Let's say I have the following class hierarchy:
class Base
{
protected:
virtual void foo() = 0;
friend class Other;
};
class Derived : public Base
{
protected:
void foo() { /* Some implementation */ };
};
class Other
{
public:
void bar()
{
Derived* a = new Derived();
a->foo(); // Compiler error: foo() is protected within this context
};
};
I guess I could change it too a->Base::foo() but since foo() is pure virtual in the Base class, the call will result in calling Derived::foo() anyway.
However, the compiler seems to refuse a->foo(). I guess it is logical, but I can't really understand why. Am I missing something ? Can't (shouldn't) it handle this special case ?
Thank you.
When you qualify a method name with a class name, as in Base::foo() dynamic dispatch (run-time binding) does not apply. It will always call the Base implementation of foo(), no matter if foo() is virtual or not. Since in this case it is pure virtual, there is no implementation and the compiler complains.
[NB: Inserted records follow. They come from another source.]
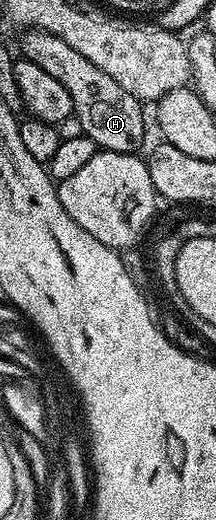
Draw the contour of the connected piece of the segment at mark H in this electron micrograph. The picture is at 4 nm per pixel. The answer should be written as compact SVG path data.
M28 29L24 34L27 35L20 40L18 53L37 68L45 68L45 72L49 72L57 84L65 87L65 92L69 92L73 100L73 115L81 120L85 134L95 141L96 147L118 154L136 153L147 134L147 122L143 119L144 103L125 92L125 88L121 88L113 76L105 76L97 64L85 60L81 52L65 44L65 40L59 36L33 29Z

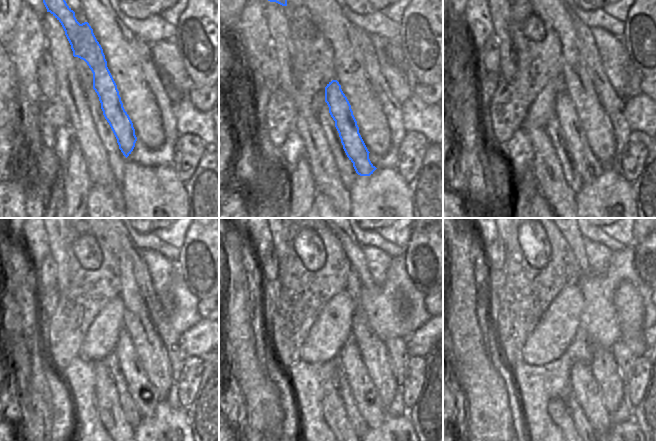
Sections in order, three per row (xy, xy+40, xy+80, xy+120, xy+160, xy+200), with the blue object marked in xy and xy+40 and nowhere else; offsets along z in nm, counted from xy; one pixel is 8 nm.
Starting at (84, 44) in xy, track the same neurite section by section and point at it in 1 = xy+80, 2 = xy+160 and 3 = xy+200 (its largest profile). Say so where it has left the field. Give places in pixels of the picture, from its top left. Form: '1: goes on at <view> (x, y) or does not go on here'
1: goes on at xy+80 (587, 165)
2: goes on at xy+160 (366, 396)
3: goes on at xy+200 (586, 390)

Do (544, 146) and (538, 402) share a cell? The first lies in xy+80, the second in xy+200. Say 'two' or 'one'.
two

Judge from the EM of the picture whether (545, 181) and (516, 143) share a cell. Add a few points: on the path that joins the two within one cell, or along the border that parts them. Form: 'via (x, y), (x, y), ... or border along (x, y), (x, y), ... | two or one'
border along (530, 141), (534, 153), (531, 169) | two

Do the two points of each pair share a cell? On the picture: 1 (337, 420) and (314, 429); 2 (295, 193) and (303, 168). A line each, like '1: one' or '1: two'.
1: two
2: one

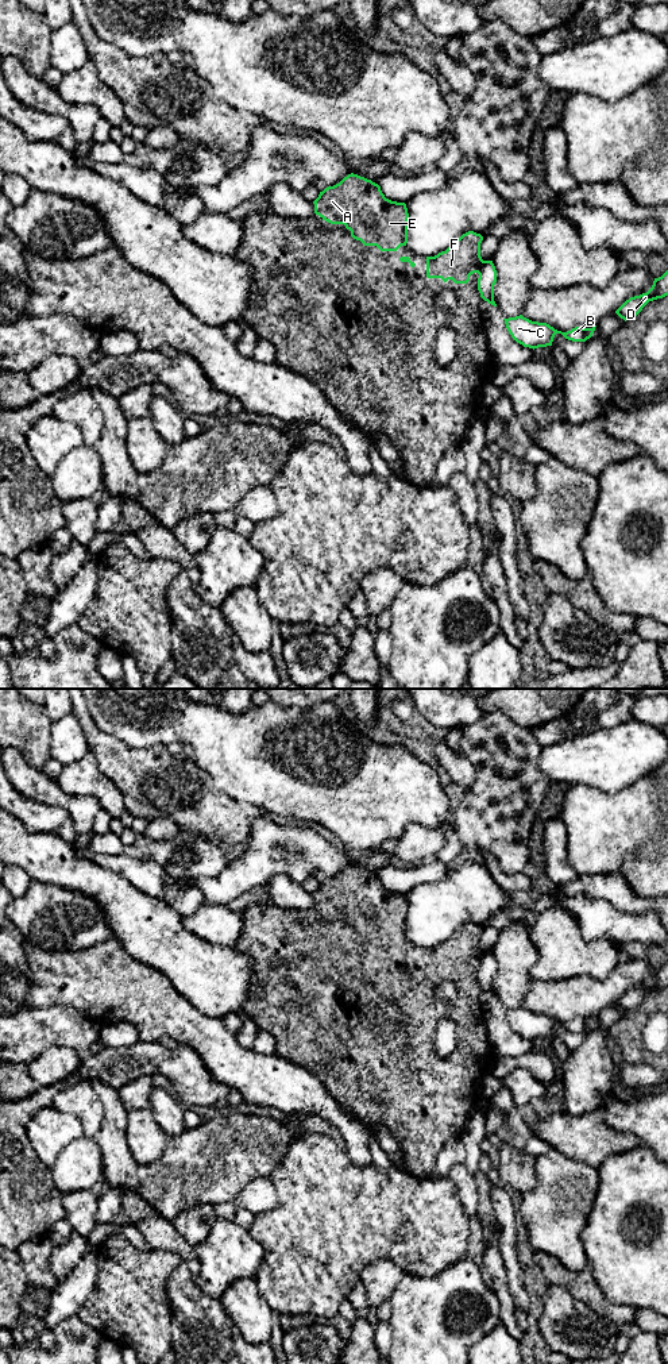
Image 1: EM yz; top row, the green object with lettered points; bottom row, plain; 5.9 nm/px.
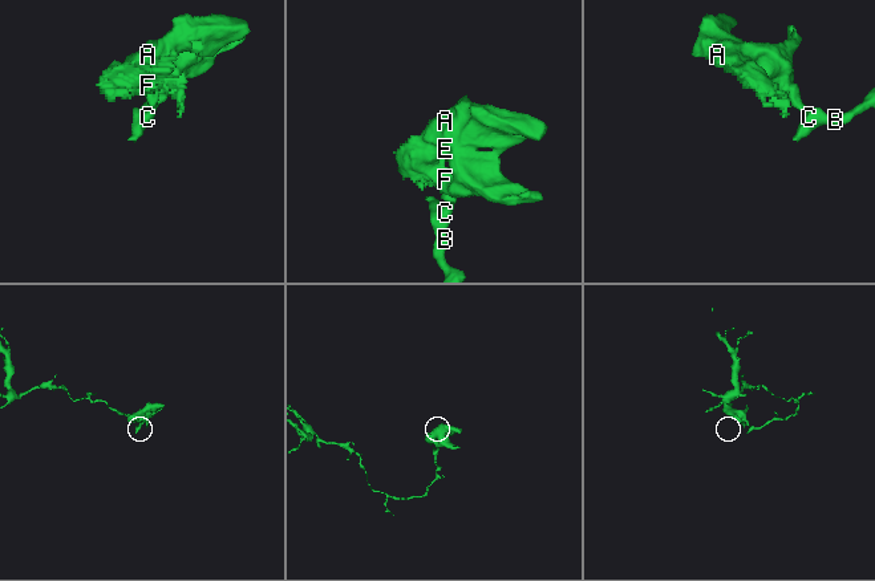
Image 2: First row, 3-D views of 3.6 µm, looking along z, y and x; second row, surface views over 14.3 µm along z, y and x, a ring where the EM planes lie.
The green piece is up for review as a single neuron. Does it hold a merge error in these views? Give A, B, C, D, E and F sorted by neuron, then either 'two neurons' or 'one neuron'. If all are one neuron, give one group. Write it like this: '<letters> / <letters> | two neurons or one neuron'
A E F / B C D | two neurons

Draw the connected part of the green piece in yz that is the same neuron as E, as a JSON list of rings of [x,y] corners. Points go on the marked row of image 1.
[[[351,173],[320,192],[313,204],[316,215],[331,224],[344,224],[364,246],[397,251],[408,243],[406,204],[386,199],[371,180]]]

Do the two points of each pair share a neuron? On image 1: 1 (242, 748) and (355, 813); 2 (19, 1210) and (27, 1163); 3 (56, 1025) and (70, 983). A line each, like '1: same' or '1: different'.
1: same
2: same
3: different

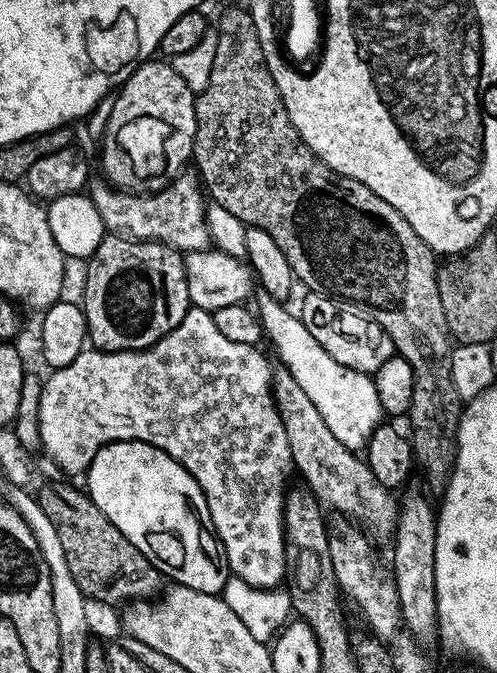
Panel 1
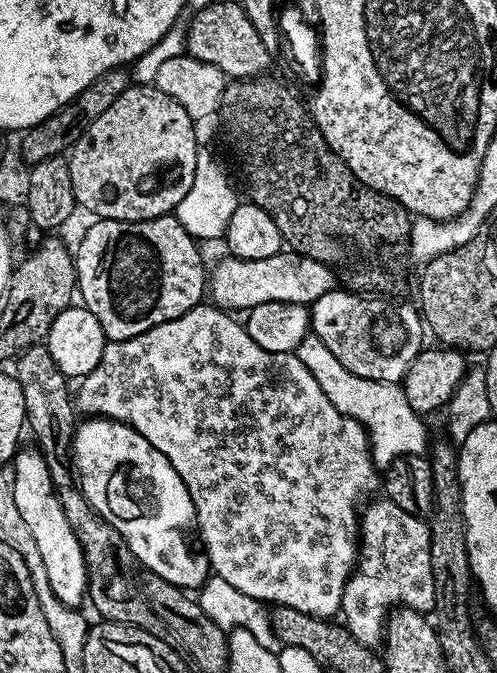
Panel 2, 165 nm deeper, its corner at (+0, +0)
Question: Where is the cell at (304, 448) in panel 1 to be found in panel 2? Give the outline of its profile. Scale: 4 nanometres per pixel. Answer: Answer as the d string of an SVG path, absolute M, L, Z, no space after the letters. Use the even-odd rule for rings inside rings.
M387 498L363 509L358 520L358 570L348 577L340 612L348 632L358 642L375 649L383 641L390 610L397 606L431 613L436 606L434 570L430 558L431 527L421 517L406 514Z

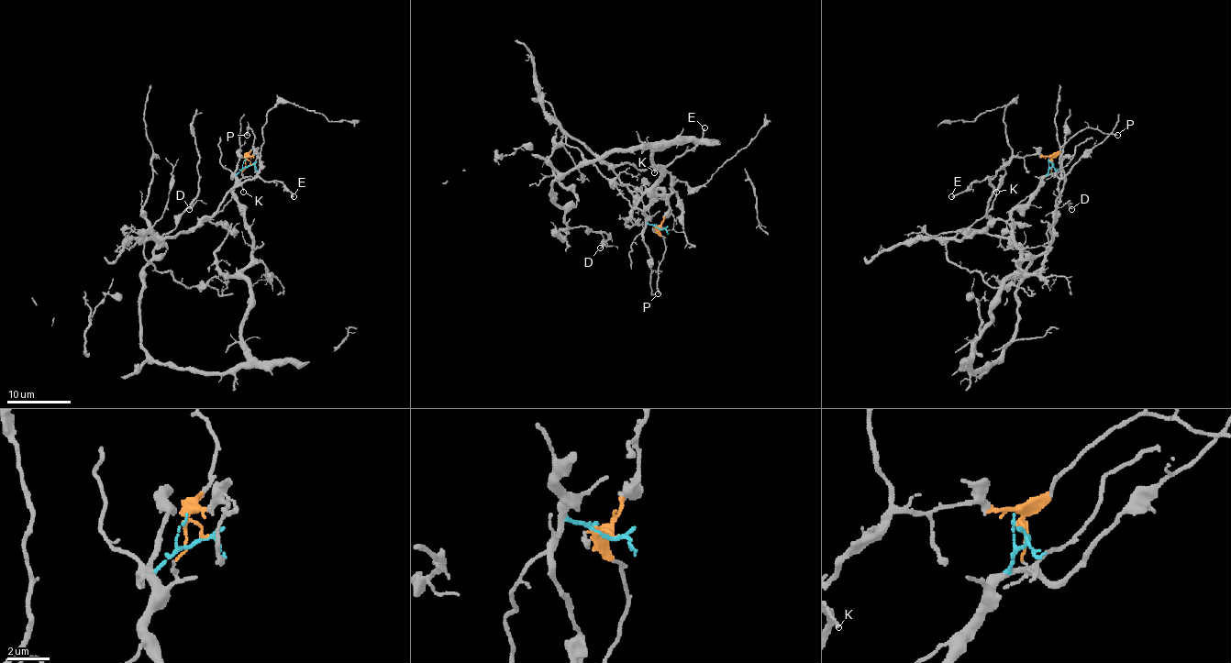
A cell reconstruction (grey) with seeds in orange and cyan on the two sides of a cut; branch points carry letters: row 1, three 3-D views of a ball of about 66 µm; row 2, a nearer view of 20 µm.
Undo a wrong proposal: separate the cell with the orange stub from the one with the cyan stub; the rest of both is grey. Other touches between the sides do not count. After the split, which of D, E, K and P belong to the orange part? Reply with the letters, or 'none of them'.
E, K, P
Your second problem is that in C++, friendship is not inherited. If you want Other to have special access to Derived, it needs to be a friend of Derived specifically.
This, on the other hand, works:
Base* a = new Derived();
a->foo();
Because here, you are calling foo() on a Base* where foo() is public, and since you are not qualifying foo() with a class name, it uses dynamic dispatch and ends up calling the Derived version of Foo.
I guess You could do this
void bar()
{
Base* a = new Derived();
a->foo();
};
However, the compiler seems to refuse that.
Refuse what? It sounds like you are saying that the compiler is refusing to allow Other to call the foo() function through a Base pointer. That certainly shouldn't be the case.
To answer your basic question, friendship is not inherited....period. Permission scope is checked at the same stage as name resolution and since foo() is protected within the names you are using, you can't call it.
Polymorphism on the other hand is resolved through pointer redirection and has nothing to do with name resolution or access permission.
Try put this "friend class Other;" in the derived class.
Update: Now think of it, I agree with Tyler that you should change a to a Base pointer.
Base* a = new Derived();
It's unfortunate, but friendliness is inherently broken in C++ in my opinion:
Not inherited
Give unrestricted access to all the internals, no possibility to restrict it
I've given up using it "as-is" and I now mostly use the Key pattern (for lack of a better name).
///
/// Key definition
///
class Friend;
class FriendKey: boost::noncopyable { friend class Friend; FriendKey() {} };
///
/// Base/Derived definition
///
class Base
{
public:
void mySpecialMethod(const FriendKey&) { this->mySpecialMethodImpl(); }
private:
virtual void mySpecialMethodImpl() = 0;
}; // class Base
class Derived: public Base
{
public:
private:
virtual void mySpecialMethodImpl() {}
}; // class Derived
///
/// Friend definition
///
class Friend
{
public:
void mySpecialCall()
{
Derived d;
d.mySpecialMethod(FriendKey());
}
}; // class Friend
The concept is simple: each class declares a key (possible even in the forward header), and those that wish to grant special access to them will only make it possible for this key.
It's not perfect, because you can of course abuse it (by transitivity of the key). But then in C++ you can abuse everything, so it's more a problem of protected against Murphy than Machiavelli.